▸ **Excerpt provided**:
# Thinking of leaving



## Exiled (Jan 15, 2012)

My wife and I have been married 9 years now, both of us having been married before. I am 49 she is 52. She was married 19 years to her first love and had only been with 3 other men before meeting me.
In 2008 she had an affair with a coworker on and off for 9 months. I caught her the first week and she claimed she broke it off, she quit the job but did not quit him for 9 months. After I found out about it again I was devastated, we went to counseling and have worked it out. In summer 2010 she joined Facebook and began playing the games available leading to making friends and soon after making friends she left herself logged on day and her messages that she forgot to delete told me she had a special friend that she was texting and calling. At first she got all defensive and mad because I was "checking up" on her like I didnt trust her....well duh?? She stopped that friend only to move on to others, this I know because I installed a ke ylogger that even recorded her video chats. One guy she even did a strip tease for several times. he was 15 years younger than her so she was feeling very special. Everday after I walked out the door for work she would log on to see him and then talk me down. This went on for a few weeks before I confronted her and told her to decide what she wanted because I am finished. Same crap different day she acted like the victim.

▸ **Assigned task A**:
Decide whether each statement agrees with the forum post about thinking of leaving: (i) the wife is older than the poster, (ii) the wife left her job and ended the affair with the coworker at the same time, and (iii) the man she did a strip tease for was 15 years younger than her. For each, answer yes or no and quote the words from the post that settle it.
▸ **Assigned task B**:
Write the next part of the forum post about thinking of leaving, picking up after its final sentence.

▸ **Provided data**:
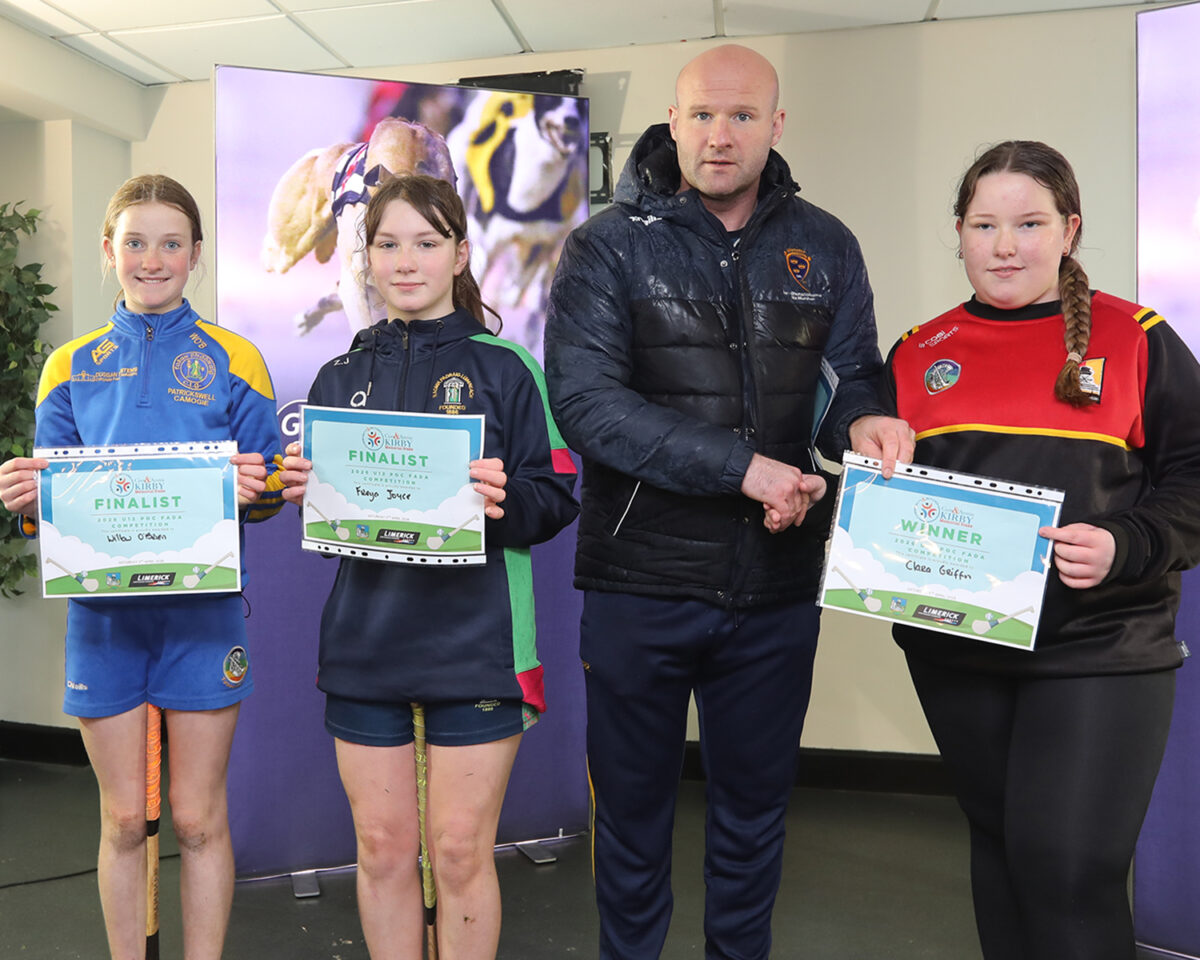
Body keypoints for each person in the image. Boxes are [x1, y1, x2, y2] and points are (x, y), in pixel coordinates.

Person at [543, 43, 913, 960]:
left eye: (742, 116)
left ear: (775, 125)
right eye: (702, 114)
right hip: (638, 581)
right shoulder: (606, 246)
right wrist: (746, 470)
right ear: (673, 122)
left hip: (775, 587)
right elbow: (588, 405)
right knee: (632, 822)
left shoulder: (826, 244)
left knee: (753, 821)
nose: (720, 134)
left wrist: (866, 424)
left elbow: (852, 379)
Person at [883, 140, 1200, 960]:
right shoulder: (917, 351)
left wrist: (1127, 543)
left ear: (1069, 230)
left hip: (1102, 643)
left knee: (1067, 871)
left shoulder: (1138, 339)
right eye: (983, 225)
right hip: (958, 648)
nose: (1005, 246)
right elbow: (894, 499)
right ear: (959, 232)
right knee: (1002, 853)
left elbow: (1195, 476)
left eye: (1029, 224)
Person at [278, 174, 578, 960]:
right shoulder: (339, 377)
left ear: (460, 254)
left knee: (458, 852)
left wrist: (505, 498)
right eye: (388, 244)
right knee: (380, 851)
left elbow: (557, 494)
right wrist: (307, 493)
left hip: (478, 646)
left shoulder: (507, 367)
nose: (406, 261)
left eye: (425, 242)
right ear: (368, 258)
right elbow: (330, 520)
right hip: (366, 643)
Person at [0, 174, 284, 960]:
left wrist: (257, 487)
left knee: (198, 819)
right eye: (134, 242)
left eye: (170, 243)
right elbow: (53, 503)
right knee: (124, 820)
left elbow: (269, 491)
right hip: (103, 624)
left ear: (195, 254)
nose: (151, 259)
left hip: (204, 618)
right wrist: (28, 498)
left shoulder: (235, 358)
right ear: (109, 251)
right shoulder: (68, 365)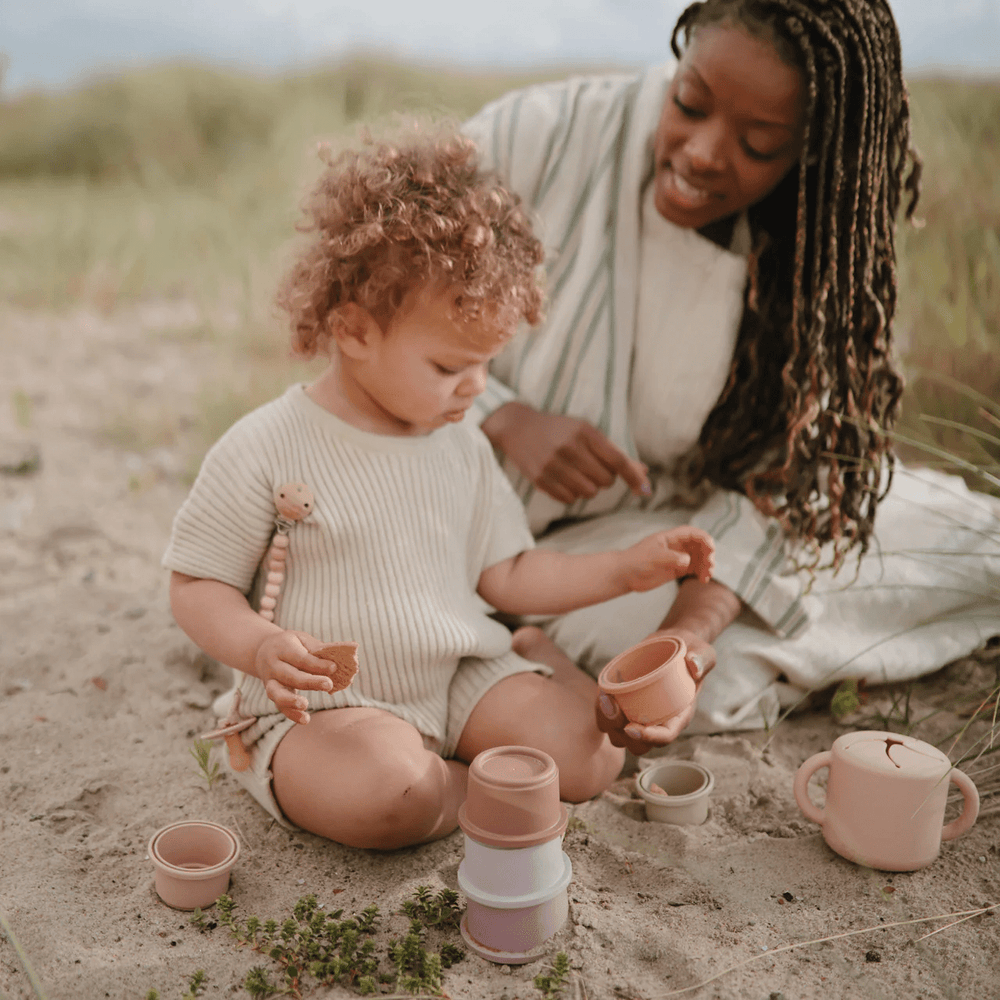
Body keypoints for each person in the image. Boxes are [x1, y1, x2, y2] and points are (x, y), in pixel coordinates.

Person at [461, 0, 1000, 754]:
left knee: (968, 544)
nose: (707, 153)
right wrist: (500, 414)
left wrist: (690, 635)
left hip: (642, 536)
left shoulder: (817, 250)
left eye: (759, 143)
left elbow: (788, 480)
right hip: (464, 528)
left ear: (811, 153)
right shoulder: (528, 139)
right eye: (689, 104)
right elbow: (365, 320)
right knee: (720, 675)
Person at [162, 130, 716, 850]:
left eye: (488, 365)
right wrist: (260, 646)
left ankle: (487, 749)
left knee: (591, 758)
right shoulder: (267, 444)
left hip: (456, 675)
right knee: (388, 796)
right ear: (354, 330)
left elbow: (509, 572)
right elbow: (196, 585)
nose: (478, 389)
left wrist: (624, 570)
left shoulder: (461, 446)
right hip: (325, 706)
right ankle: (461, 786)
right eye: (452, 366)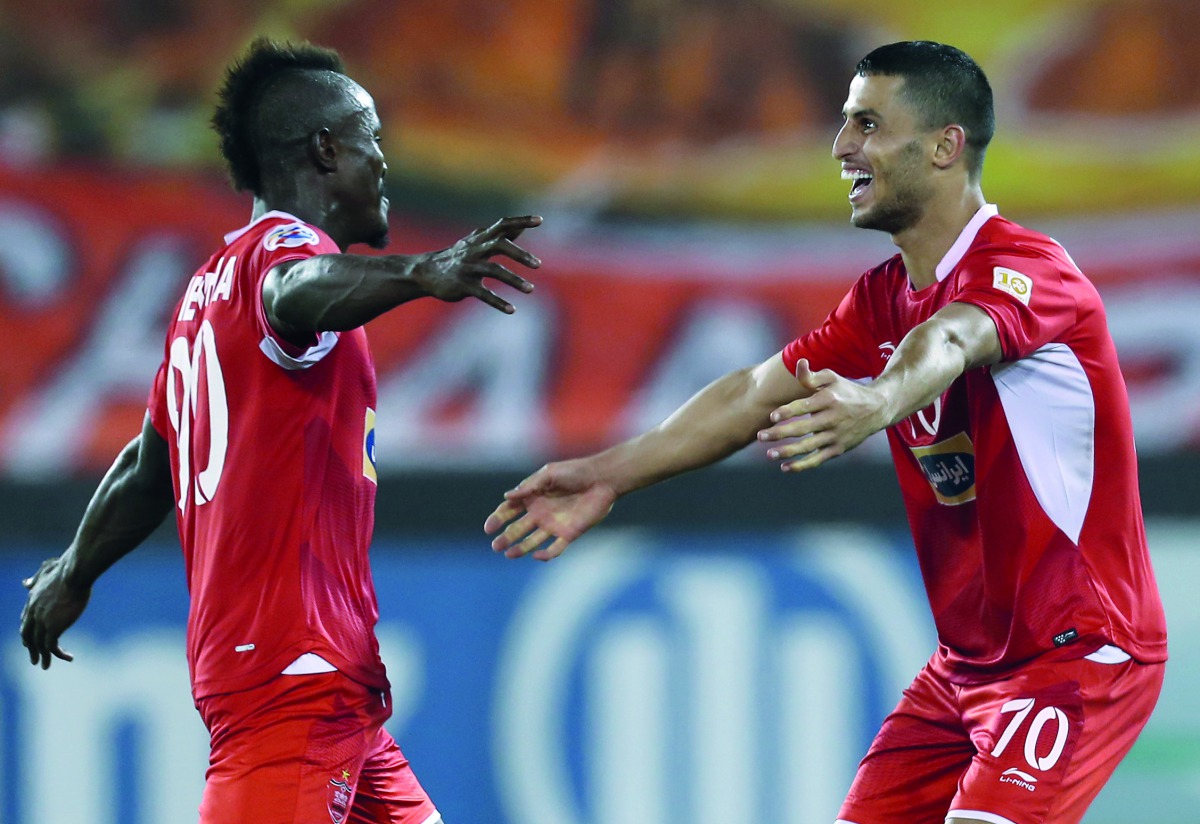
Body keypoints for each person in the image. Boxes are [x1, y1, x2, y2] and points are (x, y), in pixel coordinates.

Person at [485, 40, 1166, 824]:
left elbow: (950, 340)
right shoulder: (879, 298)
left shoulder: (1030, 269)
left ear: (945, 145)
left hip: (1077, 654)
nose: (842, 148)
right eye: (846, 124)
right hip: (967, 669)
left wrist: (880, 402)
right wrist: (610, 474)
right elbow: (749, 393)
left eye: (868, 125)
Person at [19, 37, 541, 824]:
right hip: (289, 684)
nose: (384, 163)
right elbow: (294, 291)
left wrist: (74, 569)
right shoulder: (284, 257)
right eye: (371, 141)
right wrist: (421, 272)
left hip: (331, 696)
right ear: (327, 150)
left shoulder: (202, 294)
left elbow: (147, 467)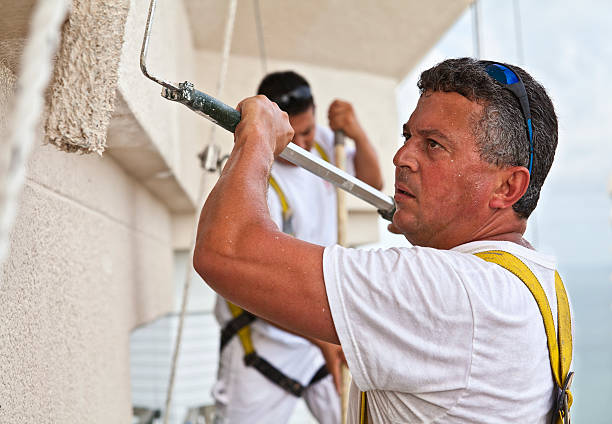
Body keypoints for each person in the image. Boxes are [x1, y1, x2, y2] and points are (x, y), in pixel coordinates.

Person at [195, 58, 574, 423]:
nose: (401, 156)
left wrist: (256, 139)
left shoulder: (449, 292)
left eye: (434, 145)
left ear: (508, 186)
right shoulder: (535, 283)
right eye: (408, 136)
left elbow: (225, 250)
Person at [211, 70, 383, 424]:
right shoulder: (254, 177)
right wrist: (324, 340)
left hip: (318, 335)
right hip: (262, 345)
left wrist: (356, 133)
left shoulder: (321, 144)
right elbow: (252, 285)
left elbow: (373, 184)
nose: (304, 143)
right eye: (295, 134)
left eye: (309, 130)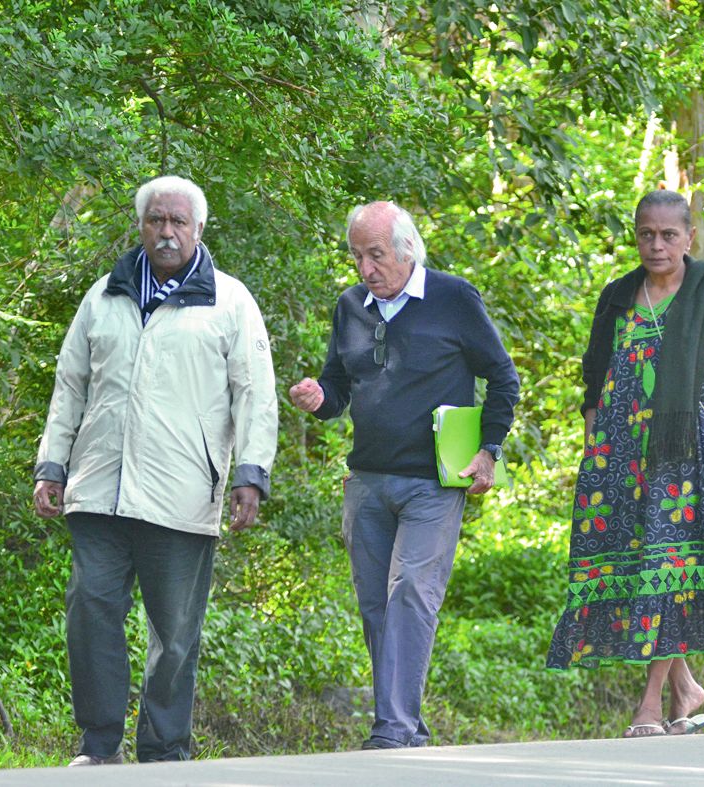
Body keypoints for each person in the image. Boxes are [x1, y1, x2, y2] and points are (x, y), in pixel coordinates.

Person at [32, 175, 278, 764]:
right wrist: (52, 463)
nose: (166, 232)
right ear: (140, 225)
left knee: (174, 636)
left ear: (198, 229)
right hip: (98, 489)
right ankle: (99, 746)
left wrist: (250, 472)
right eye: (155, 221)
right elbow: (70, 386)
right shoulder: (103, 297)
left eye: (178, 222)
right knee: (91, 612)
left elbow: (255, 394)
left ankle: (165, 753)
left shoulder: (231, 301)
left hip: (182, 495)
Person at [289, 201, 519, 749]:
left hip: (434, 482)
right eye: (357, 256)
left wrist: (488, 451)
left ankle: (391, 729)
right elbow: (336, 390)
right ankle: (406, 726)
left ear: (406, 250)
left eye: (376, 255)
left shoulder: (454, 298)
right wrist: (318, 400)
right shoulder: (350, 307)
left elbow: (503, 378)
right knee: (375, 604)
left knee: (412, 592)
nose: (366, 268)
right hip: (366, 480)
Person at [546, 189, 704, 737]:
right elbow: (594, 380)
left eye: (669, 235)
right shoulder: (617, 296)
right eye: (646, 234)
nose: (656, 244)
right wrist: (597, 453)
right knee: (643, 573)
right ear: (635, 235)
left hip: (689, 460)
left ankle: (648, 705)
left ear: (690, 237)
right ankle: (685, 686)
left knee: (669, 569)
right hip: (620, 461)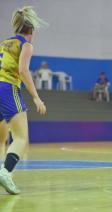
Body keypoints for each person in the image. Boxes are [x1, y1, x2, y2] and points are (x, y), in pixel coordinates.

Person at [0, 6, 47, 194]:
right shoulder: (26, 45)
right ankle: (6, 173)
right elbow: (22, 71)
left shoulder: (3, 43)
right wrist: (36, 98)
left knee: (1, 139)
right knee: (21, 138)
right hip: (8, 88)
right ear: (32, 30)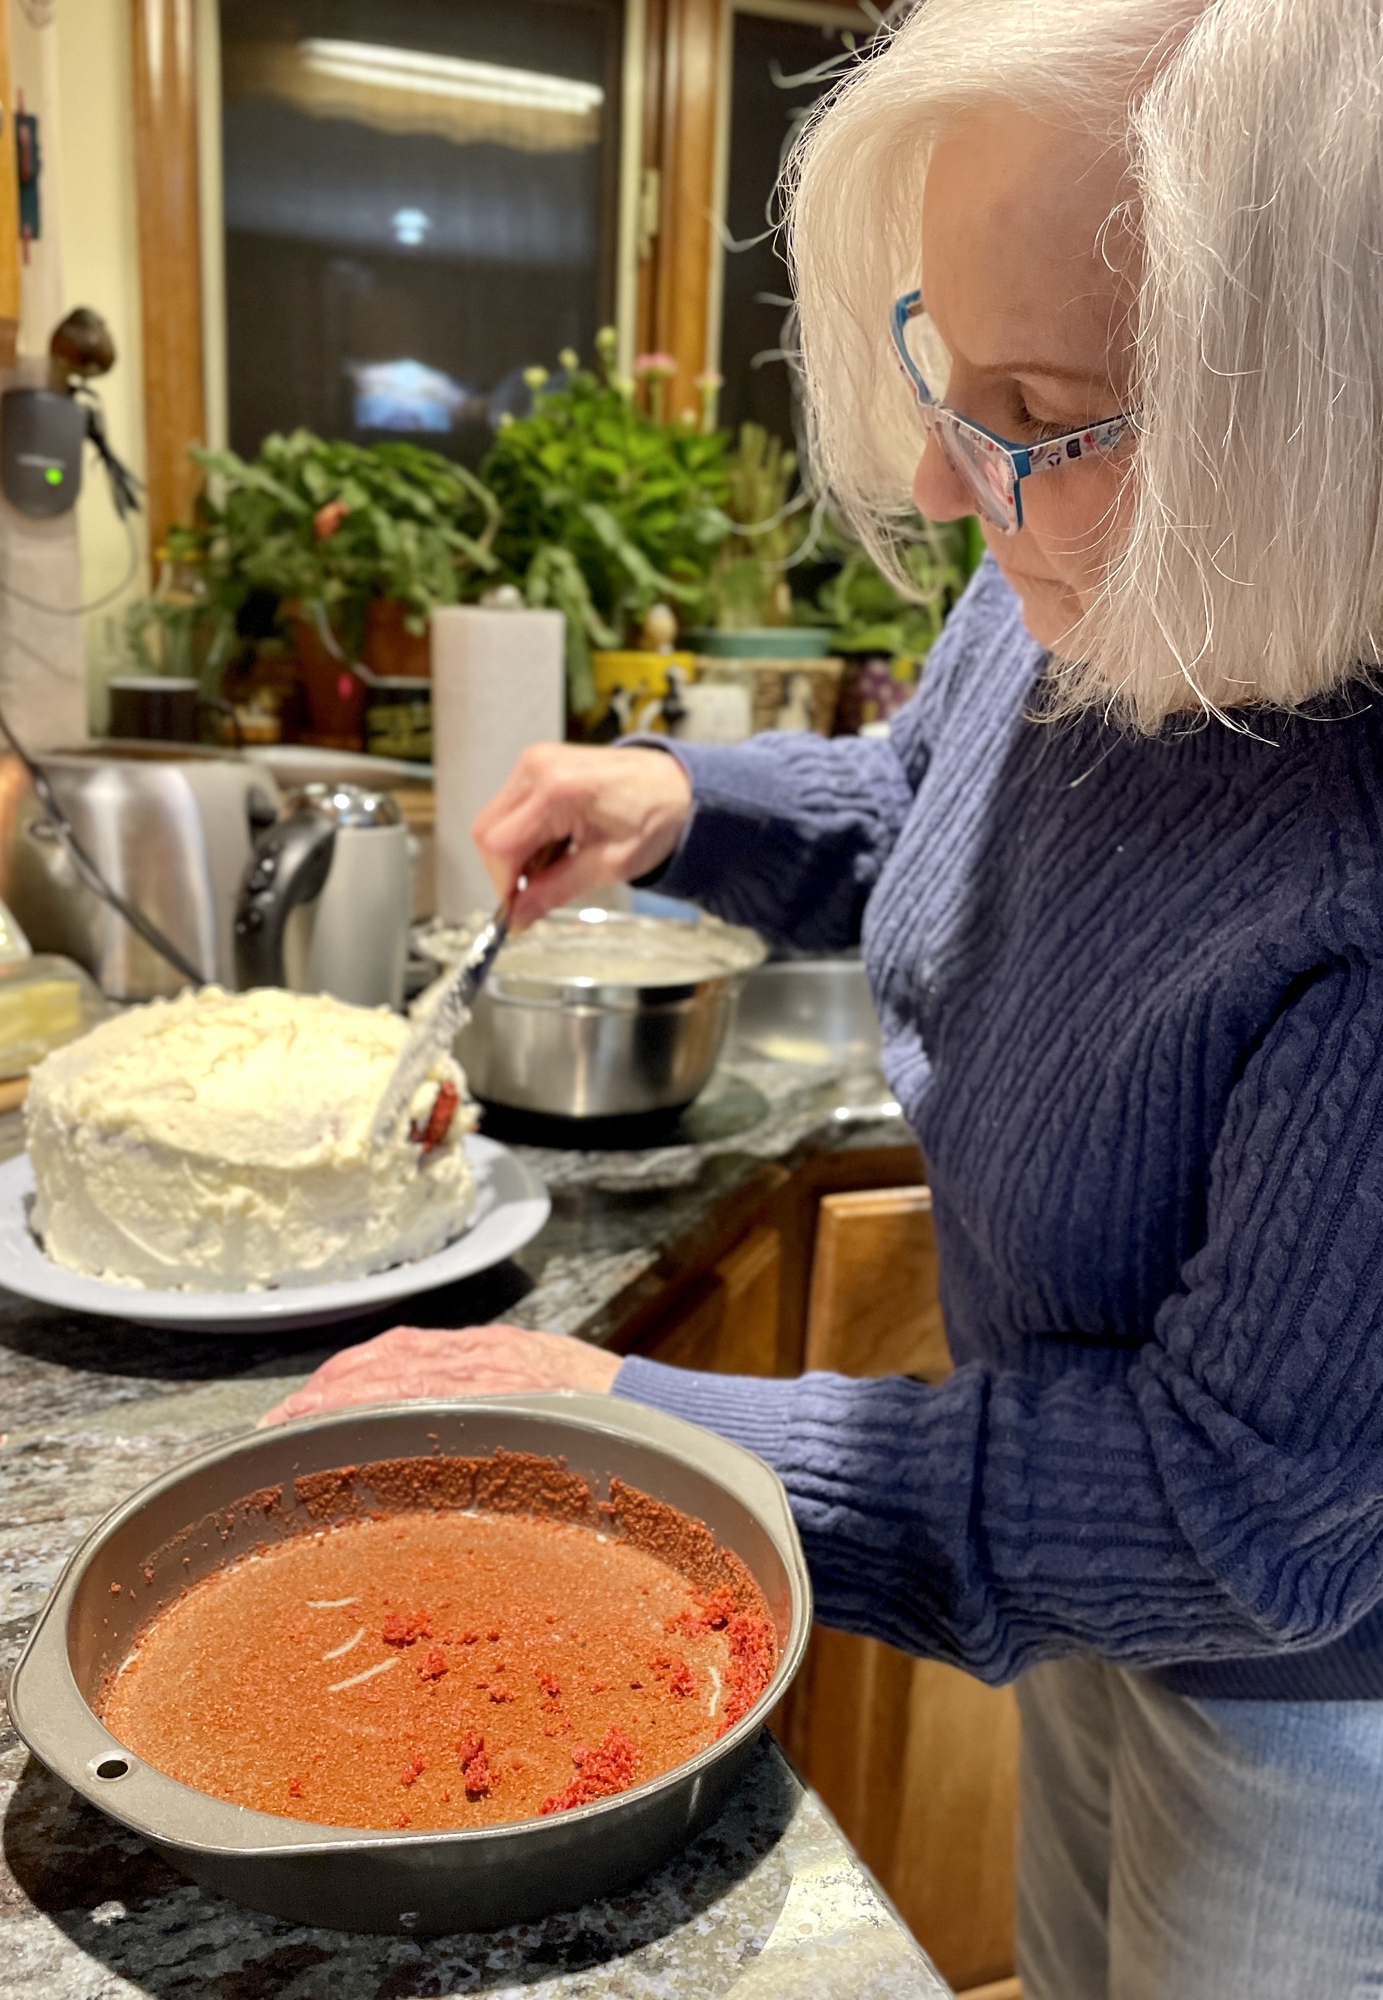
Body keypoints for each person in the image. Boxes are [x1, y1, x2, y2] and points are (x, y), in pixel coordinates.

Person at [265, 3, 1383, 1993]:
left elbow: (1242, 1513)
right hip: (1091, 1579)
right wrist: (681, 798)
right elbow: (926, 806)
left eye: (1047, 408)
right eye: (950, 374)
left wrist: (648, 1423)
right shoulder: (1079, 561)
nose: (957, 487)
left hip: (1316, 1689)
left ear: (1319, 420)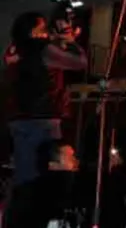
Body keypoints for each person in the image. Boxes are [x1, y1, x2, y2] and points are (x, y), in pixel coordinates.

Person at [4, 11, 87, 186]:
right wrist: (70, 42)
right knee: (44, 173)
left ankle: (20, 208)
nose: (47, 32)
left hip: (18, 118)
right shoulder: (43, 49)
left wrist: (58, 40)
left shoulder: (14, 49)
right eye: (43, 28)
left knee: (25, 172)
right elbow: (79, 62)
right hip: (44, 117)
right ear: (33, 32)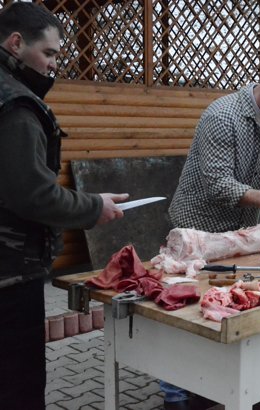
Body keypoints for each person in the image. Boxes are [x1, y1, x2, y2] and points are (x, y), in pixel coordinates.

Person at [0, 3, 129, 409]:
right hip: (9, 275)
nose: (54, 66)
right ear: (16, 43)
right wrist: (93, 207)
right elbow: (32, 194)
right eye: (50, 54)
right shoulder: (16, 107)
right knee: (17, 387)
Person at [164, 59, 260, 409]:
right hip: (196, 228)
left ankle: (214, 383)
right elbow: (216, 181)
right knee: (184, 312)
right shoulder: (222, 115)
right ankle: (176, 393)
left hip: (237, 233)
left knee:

▸ **Result A**:
(i) Yes: "I am 49 she is 52."
(ii) No: "she quit the job but did not quit him for 9 months."
(iii) Yes: "he was 15 years younger than her"

▸ **Result B**:
She is still on facebook everyday for hours neglecting the house, herself, and our marriage playing stupid games. I no longer check her activity online because I just dont care anymore. I have been off work for 6 months now at home all day with her so I know she is no longer cam chatting but as for messaging I have no clue. I am tired of talking about it with her over and over again just to go back to being online all day and at times hope she does find someone to make her happy just to set me free. I have told her time and time again her addiction is going to be our end. She stops for a few days at best only to get back in that chair for hours on end ever day.

I am tired of being alone and taken for granted, money is very tight so even splitting will be tough.


----------



## EleGirl (Dec 3, 2011)

I can understand the not caring any more. Do you have any family or friends you can move in with just to get away from her? 

This has to be hard to live with.


----------



## Exiled (Jan 15, 2012)

Well, when I said leaving I should have clarified more. Its my house, I had it before we met and I will not go, it will be her that will have to another place but she does not have any income. That is another thing that gets me, she says she looks for work but she does not. This economy is tough and I cant wait to get back to a real job but she would rather facebook all day and pretend all is good.

I truly think she missed out in her younger years of being wild. Having only been with one guy, getting married to him for 19 years and now she is trying to see what she missed out on,...dunno JMO

Thanks for the replies


----------



## endlessgrief (Feb 19, 2012)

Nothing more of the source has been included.